Aetna has been pursuing a merger with rival Humana, but the Department of Justice filed a lawsuit in July to block the proposed merger.
Here is the statement from Aetna in full:
“Aetna Chairman and CEO Mark T. Bertolini made the following statement with regard to the company’s 2017 participation in the Affordable Care Act individual public exchanges:
“Following a thorough business review and in light of a second-quarter pretax loss of $200 million and total pretax losses of more than $430 million since January 2014 in our individual products, we have decided to reduce our individual public exchange presence in 2017, which will limit our financial exposure moving forward. More than 40 payers of various sizes have similarly chosen to stop selling plans in one or more rating areas in the individual public exchanges over the 2015 and 2016 plan years, collectively exiting hundreds of rating areas in more than 30 states. As a strong supporter of public exchanges as a means to meet the needs of the uninsured, we regret having to make this decision.
“Providing affordable, high-quality health care options to consumers is not possible without a balanced risk pool. Fifty-five per cent of our individual on-exchange membership is new in 2016, and in the second quarter we saw individuals in need of high-cost care represent an even larger share of our on-exchange population. This population dynamic, coupled with the current inadequate risk adjustment mechanism, results in substantial upward pressure on premiums and creates significant sustainability concerns.
“The vast majority of payers have experienced continued financial stress within their individual public exchange business due to these forces, which also are reported to have contributed to the failure of 16 out of 23 co-ops. We are encouraged by a recent announcement that the U.S. Department of Health and Human Services will explore new options to modify the risk adjustment program, and remain hopeful that we can work with policymakers from both parties on a sustainable public exchange model that meets the needs of the uninsured.
“We are committed to a health care marketplace that gives every American the opportunity to access affordable, high-quality care. We will continue to evaluate our participation in individual public exchanges while gaining additional insight from the counties where we will maintain our presence, and may expand our footprint in the future should there be meaningful exchange-related policy improvements.”
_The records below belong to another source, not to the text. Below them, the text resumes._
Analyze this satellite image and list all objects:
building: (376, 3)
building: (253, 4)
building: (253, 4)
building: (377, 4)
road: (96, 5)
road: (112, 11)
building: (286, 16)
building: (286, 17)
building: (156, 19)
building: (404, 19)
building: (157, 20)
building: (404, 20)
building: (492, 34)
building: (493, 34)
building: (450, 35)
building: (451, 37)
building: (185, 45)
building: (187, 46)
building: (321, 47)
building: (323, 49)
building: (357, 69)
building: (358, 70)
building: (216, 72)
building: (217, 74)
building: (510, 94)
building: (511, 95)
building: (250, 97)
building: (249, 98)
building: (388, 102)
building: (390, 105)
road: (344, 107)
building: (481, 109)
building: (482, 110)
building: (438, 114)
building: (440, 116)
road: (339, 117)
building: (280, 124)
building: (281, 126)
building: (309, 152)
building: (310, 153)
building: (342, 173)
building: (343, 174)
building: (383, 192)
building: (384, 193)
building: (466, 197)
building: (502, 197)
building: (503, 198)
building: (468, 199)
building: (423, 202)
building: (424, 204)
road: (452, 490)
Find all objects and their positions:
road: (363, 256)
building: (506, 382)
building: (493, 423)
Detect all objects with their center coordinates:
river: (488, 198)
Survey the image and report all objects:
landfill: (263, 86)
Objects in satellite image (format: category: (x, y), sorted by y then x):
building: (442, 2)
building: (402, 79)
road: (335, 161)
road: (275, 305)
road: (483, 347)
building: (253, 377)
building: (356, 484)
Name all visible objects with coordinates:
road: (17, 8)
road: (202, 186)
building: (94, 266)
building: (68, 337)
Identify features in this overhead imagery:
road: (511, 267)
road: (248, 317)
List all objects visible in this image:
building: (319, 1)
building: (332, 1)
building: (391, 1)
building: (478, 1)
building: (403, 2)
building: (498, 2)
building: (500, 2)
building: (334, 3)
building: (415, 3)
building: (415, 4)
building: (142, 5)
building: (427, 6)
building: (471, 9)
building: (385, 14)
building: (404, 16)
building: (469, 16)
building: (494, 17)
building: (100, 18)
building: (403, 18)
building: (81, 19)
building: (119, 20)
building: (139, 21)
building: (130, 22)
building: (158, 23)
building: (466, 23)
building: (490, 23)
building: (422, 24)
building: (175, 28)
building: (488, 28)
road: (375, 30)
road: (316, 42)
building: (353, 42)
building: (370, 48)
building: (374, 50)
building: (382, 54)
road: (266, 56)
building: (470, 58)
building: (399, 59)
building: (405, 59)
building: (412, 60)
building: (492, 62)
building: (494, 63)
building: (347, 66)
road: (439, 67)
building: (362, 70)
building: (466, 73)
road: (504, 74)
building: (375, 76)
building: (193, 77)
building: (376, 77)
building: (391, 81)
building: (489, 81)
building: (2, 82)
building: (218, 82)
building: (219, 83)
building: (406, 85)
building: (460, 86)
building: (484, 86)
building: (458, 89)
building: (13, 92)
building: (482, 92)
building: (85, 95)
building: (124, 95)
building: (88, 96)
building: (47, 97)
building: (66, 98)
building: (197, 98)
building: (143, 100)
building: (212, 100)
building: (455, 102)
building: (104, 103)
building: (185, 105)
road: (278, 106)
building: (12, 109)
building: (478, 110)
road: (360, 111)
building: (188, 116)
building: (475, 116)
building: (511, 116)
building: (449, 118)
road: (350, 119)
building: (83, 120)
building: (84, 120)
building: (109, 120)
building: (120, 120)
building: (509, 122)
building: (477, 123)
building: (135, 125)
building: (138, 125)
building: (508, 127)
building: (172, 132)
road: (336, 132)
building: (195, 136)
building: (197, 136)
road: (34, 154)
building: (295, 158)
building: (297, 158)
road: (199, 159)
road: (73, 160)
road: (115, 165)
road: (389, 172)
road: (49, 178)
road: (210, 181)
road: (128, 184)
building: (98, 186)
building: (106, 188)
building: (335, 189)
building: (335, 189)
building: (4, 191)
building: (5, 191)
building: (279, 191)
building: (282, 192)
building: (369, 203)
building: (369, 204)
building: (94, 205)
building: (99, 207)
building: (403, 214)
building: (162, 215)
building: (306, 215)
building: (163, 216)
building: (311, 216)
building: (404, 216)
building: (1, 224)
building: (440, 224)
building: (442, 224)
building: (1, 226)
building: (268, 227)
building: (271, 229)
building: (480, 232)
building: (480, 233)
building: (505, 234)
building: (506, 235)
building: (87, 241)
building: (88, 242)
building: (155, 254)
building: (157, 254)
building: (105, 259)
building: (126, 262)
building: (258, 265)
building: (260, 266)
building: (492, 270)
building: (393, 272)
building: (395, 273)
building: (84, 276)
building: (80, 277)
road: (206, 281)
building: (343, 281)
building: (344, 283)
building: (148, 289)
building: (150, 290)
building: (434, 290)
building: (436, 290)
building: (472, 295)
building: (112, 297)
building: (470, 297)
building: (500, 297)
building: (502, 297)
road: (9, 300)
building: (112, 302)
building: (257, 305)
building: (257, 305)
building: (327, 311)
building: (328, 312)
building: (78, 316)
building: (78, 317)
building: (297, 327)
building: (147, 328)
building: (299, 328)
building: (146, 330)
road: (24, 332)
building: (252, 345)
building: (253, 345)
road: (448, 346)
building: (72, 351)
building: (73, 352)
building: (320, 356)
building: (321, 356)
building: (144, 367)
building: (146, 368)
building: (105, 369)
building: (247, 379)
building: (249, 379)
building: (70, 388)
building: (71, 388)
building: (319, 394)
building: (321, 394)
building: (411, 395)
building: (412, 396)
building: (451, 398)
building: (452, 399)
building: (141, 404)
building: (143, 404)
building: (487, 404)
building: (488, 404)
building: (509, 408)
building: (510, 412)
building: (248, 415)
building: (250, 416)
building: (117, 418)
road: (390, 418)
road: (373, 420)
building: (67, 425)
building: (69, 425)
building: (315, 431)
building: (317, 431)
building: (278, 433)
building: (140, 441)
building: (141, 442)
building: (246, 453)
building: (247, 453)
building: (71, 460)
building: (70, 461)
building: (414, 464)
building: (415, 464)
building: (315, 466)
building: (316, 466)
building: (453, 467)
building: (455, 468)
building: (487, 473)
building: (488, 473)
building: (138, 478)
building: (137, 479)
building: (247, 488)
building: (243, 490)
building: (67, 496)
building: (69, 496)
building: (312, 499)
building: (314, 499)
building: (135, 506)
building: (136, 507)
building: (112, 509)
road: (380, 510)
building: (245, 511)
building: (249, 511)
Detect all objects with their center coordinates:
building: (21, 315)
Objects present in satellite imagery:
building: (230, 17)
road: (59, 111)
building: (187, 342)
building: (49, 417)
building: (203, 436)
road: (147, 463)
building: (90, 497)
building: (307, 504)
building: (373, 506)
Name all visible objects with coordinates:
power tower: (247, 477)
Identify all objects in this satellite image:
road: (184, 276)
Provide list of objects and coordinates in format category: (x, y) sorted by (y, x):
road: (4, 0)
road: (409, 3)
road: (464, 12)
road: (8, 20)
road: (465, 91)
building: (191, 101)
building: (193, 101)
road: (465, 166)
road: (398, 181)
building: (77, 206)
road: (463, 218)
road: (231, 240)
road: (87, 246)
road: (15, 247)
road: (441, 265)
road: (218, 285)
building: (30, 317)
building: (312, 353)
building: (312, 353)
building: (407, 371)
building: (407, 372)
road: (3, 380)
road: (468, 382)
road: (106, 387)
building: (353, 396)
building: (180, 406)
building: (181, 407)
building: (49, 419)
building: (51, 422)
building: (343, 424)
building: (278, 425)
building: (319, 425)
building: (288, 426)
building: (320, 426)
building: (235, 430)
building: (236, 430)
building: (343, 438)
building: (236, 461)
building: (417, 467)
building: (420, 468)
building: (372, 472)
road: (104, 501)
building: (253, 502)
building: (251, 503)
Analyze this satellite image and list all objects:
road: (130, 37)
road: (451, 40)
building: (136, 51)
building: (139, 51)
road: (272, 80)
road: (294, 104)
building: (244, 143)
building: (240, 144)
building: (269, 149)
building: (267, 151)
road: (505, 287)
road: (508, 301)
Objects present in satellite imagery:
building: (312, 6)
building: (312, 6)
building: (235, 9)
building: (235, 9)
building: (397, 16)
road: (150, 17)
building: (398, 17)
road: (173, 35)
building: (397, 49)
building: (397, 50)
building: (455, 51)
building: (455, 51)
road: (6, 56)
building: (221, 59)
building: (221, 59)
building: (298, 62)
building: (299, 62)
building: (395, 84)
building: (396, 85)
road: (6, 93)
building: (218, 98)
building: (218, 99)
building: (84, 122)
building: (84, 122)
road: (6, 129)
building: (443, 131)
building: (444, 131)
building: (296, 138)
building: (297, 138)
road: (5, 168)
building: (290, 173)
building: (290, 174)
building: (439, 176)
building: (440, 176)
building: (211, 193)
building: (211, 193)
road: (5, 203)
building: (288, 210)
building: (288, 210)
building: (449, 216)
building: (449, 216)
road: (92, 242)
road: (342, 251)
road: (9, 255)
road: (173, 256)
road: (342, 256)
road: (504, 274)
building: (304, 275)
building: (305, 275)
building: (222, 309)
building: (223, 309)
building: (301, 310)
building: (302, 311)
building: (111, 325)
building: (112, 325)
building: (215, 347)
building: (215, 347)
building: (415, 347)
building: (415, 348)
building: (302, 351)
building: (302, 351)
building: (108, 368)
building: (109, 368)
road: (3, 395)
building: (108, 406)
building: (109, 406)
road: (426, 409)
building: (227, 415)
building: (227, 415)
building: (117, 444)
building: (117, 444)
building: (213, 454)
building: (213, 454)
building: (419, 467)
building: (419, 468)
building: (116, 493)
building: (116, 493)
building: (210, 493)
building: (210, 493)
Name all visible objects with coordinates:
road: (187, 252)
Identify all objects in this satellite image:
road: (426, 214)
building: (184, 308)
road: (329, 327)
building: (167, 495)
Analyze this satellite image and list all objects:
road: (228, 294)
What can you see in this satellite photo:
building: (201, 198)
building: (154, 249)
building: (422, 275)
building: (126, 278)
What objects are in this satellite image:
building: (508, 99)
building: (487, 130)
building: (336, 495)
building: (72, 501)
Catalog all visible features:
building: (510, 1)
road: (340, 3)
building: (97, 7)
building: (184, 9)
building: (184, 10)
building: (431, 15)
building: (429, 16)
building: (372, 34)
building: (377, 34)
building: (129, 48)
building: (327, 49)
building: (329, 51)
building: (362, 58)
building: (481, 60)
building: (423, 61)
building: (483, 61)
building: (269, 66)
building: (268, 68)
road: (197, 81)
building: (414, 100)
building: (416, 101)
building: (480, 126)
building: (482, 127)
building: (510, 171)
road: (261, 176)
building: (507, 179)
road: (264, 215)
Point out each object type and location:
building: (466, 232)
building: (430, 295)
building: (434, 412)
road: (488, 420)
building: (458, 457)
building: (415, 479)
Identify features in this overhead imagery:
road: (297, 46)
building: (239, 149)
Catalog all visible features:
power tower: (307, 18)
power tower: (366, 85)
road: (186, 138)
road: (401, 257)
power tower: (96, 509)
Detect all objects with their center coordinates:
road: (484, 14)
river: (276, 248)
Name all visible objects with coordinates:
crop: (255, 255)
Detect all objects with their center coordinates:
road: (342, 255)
“Aetna will reduce its individual public exchange participation from 778 to 242 counties for the 2017 plan year, maintaining an on-exchange presence in Delaware, Iowa, Nebraska and Virginia. The company will continue to offer an off-exchange individual product option for 2017 to consumers in the vast majority of counties where it offered individual public exchange products in 2016.
“This decision does not impact Aetna’s products, services or benefits for the 2016 plan year. The company will communicate options to impacted members before the 2017 open enrollment period begins, and provide resources to assist them in transitioning to other plans as appropriate.”